Secondly, the gold standard contained only 116 studies on measurement properties, and therefore the initial performance of the filter was based only on 116 studies. However, the validation sets contained 100 and 242 studies on measurement properties, respectively, which means that in total the filter has been tested on 458 studies on measurement properties.
The performance of our sensitive filter is higher than that of many other filters. For example, our filter has a higher sensitivity than 23 available search filters for finding diagnostic studies (highest sensitivity 86.9%) [12, 13]. This might be the result of the generalizability of our gold standard set of records, of using multiple sources for search term selection, and the inclusion of over 150 search terms in the filter. Large search filters are easy to use in PubMed because the filter can be copied and pasted at once into the search box.

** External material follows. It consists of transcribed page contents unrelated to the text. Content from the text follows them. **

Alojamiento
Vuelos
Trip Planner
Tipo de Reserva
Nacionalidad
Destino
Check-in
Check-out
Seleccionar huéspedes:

The performance of the filters can be improved in the future when records on measurement properties are properly indexed or when indexation is corrected. This can be facilitated by reaching consensus among researchers on terminology of measurement properties. For example, the search terms “reproducib* [tw]” and “reliab*[tiab]” retrieved almost a similar amount of studies. In the COSMIN Delphi study, international consensus was reached on using the term “reliability” [14]. Such efforts will facilitate indexing by the NLM and improve retrieval of studies. In addition, standards for reporting studies on measurement properties should be developed. Such standards do not yet exist. For randomized clinical trials, this, with considerable effort of the Cochrane Collaboration, has resulted in increased performance of search filters up to over 99% [15].

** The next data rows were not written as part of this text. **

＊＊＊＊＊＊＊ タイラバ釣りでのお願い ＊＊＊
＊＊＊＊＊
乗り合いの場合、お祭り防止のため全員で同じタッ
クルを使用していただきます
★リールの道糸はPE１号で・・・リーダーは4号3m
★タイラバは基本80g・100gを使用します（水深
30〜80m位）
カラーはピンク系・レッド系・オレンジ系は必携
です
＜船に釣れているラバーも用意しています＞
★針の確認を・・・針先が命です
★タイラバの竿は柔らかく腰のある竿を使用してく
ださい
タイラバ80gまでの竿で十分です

Practical recommendations for using the filters
For using the search filters, a computer with internet access is required. PubMed is freely available all over the world. Users of the filters should make a choice of the filter they want to use. This depends on the aim of their search. The sensitive search filter is especially suitable for researchers to use in systematic reviews of studies on measurement properties. The precise filter can be used by researchers or clinicians for a less extensive search, e.g. to obtain an overview of the measurement properties of one specific measurement instrument to be used as an outcome measure in a particular study or in clinical practice. In both cases, the filter should be used in combination with search terms for the construct of interest, search terms for the kind of measurement instruments of interest, and search terms for the population of interest. These terms should be defined by the users, preferably with help of an information specialist. The exclusion filter could be used to exclude irrelevant study types. If users want to retrieve all publication types, or they want to include human and animal studies, they should not use the exclusion filter.
If users of the filters think that the performance of the filters might improve by adding additional terms, they are free to test and validate this. Adding additional terms might improve the sensitivity, but at the cost of lowering the precision because new terms will also yield new irrelevant studies.